Su madre, Mercedes Yamarte, de 46 años, quedó helada. Era «la mirada más aterradora que he visto yo en los ojos de mi hijo», dijo entonces. Decidió dirigir un comité de madres que organizaba protestas para pedir la liberación de los 252 migrantes.
Jonferson quedó tan aterrado tras la detención de su hermano que se autodeportó a México, donde esperó más de un mes un vuelo del gobierno venezolano para regresar a Venezuela.
Juan trabaja aún como obrero de la construcción en Estados Unidos, y se muda de casa constantemente para evitar ser arrestado.
«Me la paso encerrado. Cuando voy a la bodega miro a todos lados, con temor, como si alguien me estuviera persiguiendo», dijo en junio a la AFP. No quiere mostrar su rostro en cámara y pide que no se revele dónde vive.
– «Todos juntos» –
Pasada la algarabía del reencuentro con su familia el martes 22 de julio, Jonferson corta el cabello a Mervin mientras escuchan música cristiana.
Mervin trajo consigo una biblia entregada al grupo de migrantes en la prisión, donde se refugió muchas veces.
Su mamá, Mercedes, prepara un almuerzo con bistec, puré y tostones, y también plátano verde frito en rodajas.
Mervin recibe una videollamada de Juan desde Estados Unidos, que quiere saludarlo por primera vez tras su liberación.
«Todos los días te pensábamos, todos los días», dice Juan. «Ya el sufrimiento pasó, ya salimos del infierno», responde Mervin.
Unos 11 millones de migrantes sin papeles vivían en Estados Unidos en 2022, según las últimas cifras oficiales.

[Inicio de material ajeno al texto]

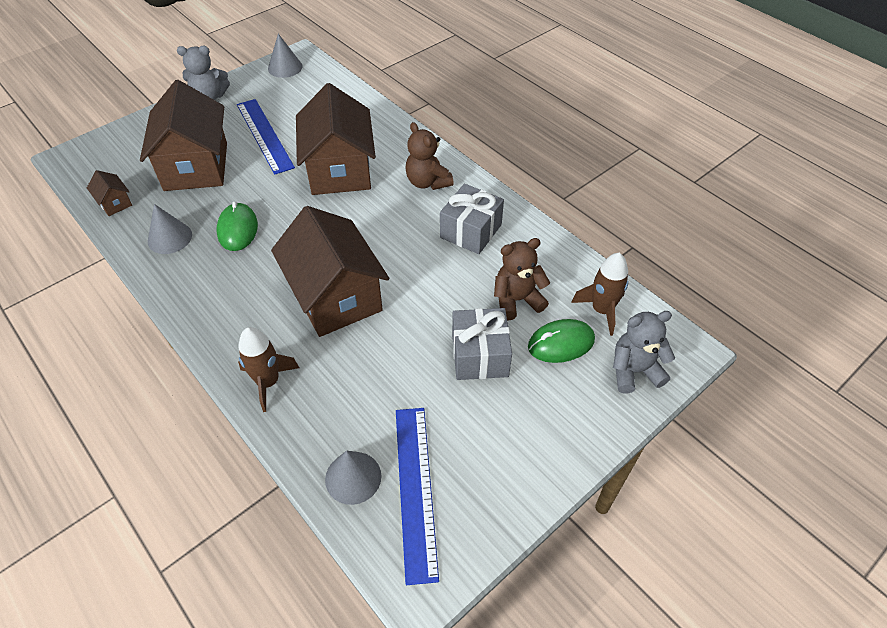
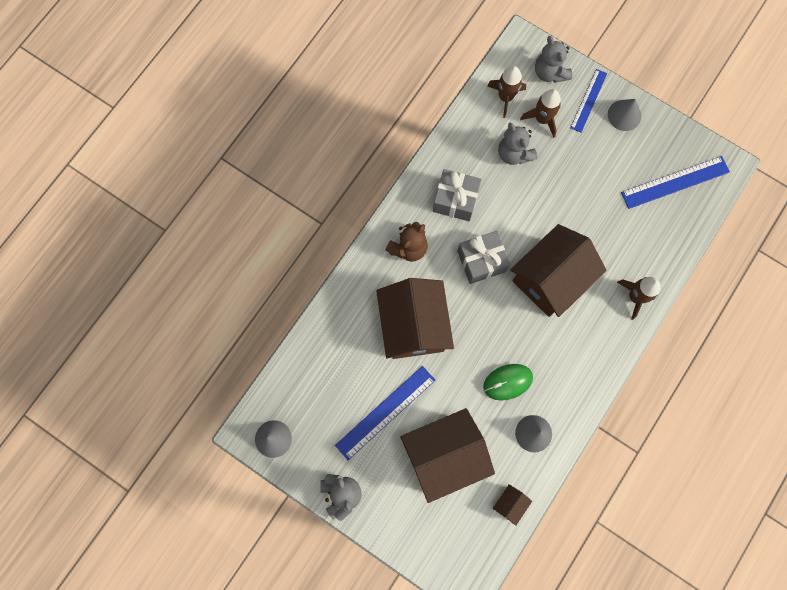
camera: 105 degrees left, 25 degrees up
brown house [296,83,376,195] -> brown house turned 75 degrees counterclockwise [376,278,454,359]
grey cone [325,451,381,505] -> grey cone moved to [608,99,641,131]
grey gift [452,308,512,380] -> grey gift moved to [457,231,510,284]
brown teddy bear [494,238,550,320] -> grey teddy bear [498,123,537,165]
green mouse [528,319,595,363] -> brown rocket [520,89,561,138]
none -> blue ruler [570,69,607,133]

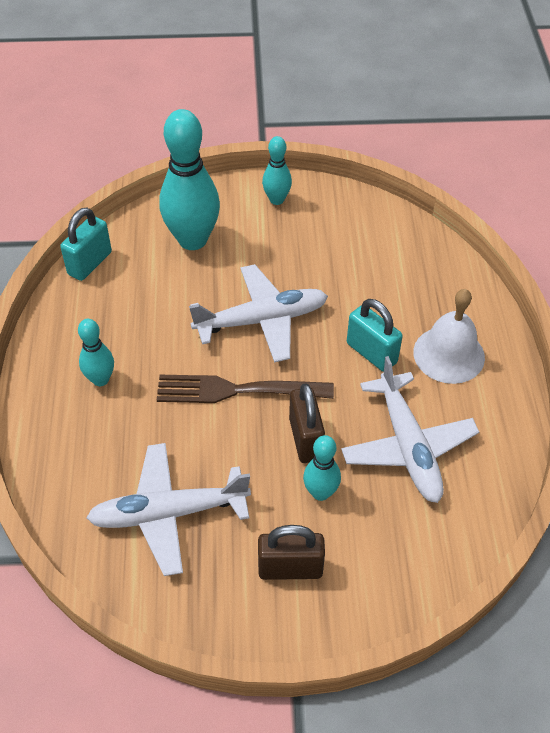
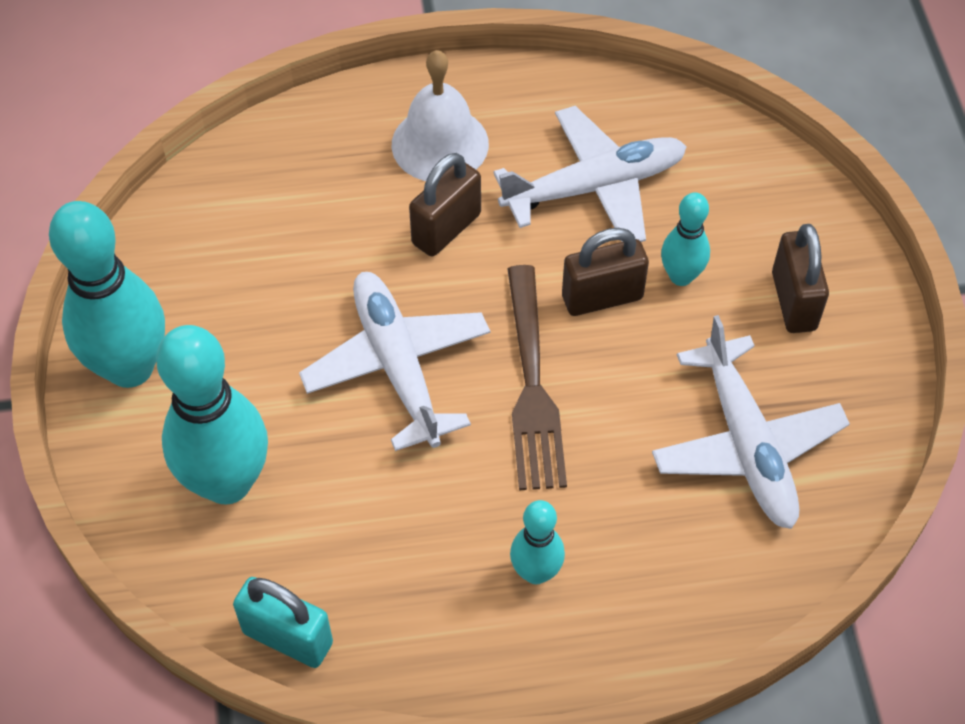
camera: 95 degrees left, 5 degrees up
turquoise bowling pin [262,136,292,205] -> turquoise bowling pin [49,201,165,388], size x1.93
turquoise padlock [347,299,403,372] -> brown padlock [409,153,481,257]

El día de su investidura, Trump firmó decretos para instaurar el estado de emergencia en la frontera con México, y decidió atacar el derecho al asilo y a la ciudadanía por nacer en territorio estadounidense.
Muchos de estos decretos fueron combatidos en la justicia y suspendidos a veces por jueces que estimaron que el presidente se excedía en sus prerrogativas.
Pero los arrestos continuaron, como en Nueva York donde solicitantes de asilo fueron detenidos en audiencias judiciales, o en Los Ángeles, donde la policía los arresta en masa en barrios latinos.
En junio, la cantidad de inmigrantes detenidos por agentes estadounidenses alcanzó una cifra récord (hay 60.254 personas en centros de detención de la agencia migratoria ICE, contra 40.500 en enero). Un 71% de ellos carece de antecedentes judiciales, según un análisis de datos oficiales realizado por la AFP.
Escondido en un lugar de Estados Unidos, Juan contó la semana pasada que vive con miedo, pero que precisa reunir 1.700 dólares para pagar una deuda que adquirió al comprar una casa para su esposa e hijo en Los Pescadores.
Sueña con regresar cuanto antes a Venezuela.
«Con esta experiencia que uno vivió aquí, ya ni pensar en migrar para ningún otro país», dice. «Si he de quedarme guerreándola en mi país, seguimos allá guerreándola, pero estamos todos juntos».